Unsurprisingly, Mr Bannon has boosted Robert F Kennedy Jr, the son of the 1968 presidential candidate and former environmental activist who in recent decades has become more infamous for promoting the debunked theory that vaccines cause autism. Now, Mr Kennedy has found another benefactor who seems to enjoy deluging the press with excrement: Elon Musk.

Of course, this isn’t the first time Mr Musk has hosted one of these forums. Last month, he hosted Florida Gov Ron DeSantis, who is running for the Republican nomination for president.

But the two venues seem to differ: while Mr Musk had previously praised the Florida governor and said he leaned toward supporting Mr DeSantis as early as last year, his forum with Mr Kennedy seemed more about taking glee in flouting all sense of decorum and platforming a known conspiracy theorist just because he can.

Like Mr Trump, Mr Musk knows that because he runs the Twitter show and he is already famous, anything he says instantly becomes news and will require the media to cover it. His decision to platform someone like Mr Kennedy would put the press in a predicament between having to air the sound and fury of someone whose ramblings about vaccines have led his own prestigious political family to disavow him.

But despite the marquee attractions, not much in the way of political fireworks happened. The two seemed perfectly content to air their grievances about their supposed persecution (despite being one of the wealthiest men in the world and the son of a senator who many believe would have become president had he not been killed) and the “moneyed interests that large corporations” which led to Mr Kennedy bemoaning supposedly being unfairly censored when social media outlets simply booted him for continuing to spread lies.

Mr Kennedy grovelling to Mr Musk, of course, allowed the Tesla owner to see himself as a media playmaker who sets the agenda, not unlike how many right-wingers believe mainstream media colludes to set an agenda.

But incidentally, Mr Musk, who promotes himself as a man of science whose innovations will save humanity, did not push back on many of Mr Kennedy’s claims about vaccines, perhaps one of the most lifesaving medical innovations in the past century. There is also a bit of irony in that Mr Musk publicly disclosed that he has Asperger’s Syndrome on Saturday Night Live in 2021 (even though the term is no longer officially used in the Diagnostic and Statistical Manual of Mental Disorders and Hans Asperger’s involvement with the Nazi regime has tarnished his image).
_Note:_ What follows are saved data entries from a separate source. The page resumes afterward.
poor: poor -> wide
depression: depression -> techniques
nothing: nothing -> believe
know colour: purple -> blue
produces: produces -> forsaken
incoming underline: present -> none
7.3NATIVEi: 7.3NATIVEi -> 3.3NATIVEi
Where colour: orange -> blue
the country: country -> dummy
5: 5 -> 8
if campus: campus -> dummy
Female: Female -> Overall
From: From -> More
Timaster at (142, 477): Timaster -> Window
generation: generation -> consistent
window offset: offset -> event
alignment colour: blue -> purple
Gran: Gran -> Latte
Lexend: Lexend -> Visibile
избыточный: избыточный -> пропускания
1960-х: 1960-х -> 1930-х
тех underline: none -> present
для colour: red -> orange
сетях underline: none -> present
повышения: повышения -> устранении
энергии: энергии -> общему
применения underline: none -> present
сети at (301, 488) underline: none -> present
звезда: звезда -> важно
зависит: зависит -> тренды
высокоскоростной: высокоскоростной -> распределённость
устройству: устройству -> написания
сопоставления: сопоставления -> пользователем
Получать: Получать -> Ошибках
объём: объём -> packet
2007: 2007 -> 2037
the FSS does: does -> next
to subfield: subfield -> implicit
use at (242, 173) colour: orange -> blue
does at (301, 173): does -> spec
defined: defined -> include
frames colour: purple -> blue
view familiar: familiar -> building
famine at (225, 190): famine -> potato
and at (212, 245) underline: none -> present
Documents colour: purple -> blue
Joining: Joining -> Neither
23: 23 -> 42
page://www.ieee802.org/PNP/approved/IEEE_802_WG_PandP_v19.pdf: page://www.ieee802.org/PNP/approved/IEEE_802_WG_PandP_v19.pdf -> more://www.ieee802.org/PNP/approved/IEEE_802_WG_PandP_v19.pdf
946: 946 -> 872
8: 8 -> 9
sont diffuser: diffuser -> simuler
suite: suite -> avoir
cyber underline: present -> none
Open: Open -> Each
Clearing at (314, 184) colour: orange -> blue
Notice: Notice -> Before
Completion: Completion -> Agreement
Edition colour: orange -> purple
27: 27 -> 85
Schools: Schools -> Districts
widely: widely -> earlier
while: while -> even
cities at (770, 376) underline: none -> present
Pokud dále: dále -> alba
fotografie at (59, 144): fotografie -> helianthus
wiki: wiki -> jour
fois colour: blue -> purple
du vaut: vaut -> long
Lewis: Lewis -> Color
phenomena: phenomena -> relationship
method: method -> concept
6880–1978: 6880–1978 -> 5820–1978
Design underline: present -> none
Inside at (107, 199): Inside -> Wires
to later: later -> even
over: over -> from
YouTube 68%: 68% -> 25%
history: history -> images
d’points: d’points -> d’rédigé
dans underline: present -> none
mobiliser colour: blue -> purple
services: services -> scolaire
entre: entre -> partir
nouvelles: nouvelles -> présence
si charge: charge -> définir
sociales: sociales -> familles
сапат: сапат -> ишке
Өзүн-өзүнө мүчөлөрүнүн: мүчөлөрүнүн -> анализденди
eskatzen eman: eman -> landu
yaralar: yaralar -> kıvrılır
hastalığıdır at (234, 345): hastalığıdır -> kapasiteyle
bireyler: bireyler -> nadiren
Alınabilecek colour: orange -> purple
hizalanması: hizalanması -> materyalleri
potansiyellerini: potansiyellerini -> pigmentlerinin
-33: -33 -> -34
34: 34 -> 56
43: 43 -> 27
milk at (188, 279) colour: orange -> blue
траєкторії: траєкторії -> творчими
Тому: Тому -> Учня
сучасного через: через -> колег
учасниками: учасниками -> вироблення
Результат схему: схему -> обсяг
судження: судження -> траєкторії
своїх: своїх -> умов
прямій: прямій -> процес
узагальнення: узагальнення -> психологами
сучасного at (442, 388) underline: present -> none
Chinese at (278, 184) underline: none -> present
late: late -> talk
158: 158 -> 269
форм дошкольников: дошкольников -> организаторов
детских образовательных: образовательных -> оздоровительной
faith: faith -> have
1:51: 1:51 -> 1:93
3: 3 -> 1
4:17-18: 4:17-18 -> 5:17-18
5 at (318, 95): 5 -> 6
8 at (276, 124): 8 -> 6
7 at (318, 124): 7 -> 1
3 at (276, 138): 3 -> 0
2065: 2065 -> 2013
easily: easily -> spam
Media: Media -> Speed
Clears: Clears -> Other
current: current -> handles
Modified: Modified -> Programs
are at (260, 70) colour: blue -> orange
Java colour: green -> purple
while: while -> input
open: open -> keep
In addition, Mr Musk did not challenge Mr Kennedy when he seemed to shift the blame on school shootings from the proliferation of guns to the rise of psychiatric drugs, despite little evidence of a link between the two. Of course, given the fact that many of Mr Musk’s diehard fans are now on the right, he couldn’t because it would mean putting the onus on America’s gun violence epidemic on firearms, which would lose him support among the paid-for blue checks.

Moreover, Mr Musk’s forum with Mr Kennedy went on for more than two hours, which made it all the moe difficult for reporters and fact-checkers to keep up with the it or to maintain their attention. But that was the point for him; Mr Musk clearly wanted to run reporters ragged so that they couldn’t keep up with the misinformation or have them divert their attention to other topics.

Incidentally, his side quest with Mr Kennedy came just as Mike Pence filed paperwork to run for president, Sen Tim Scott (R-SC) went on The View to joust with the liberal co-hosts and the day after Nikki Haley hosted a town hall with CNN. But Mr Musk made all of that irrelevant and put all eyes on him. And the press fell for it, so there is every reason to expect him to do this more.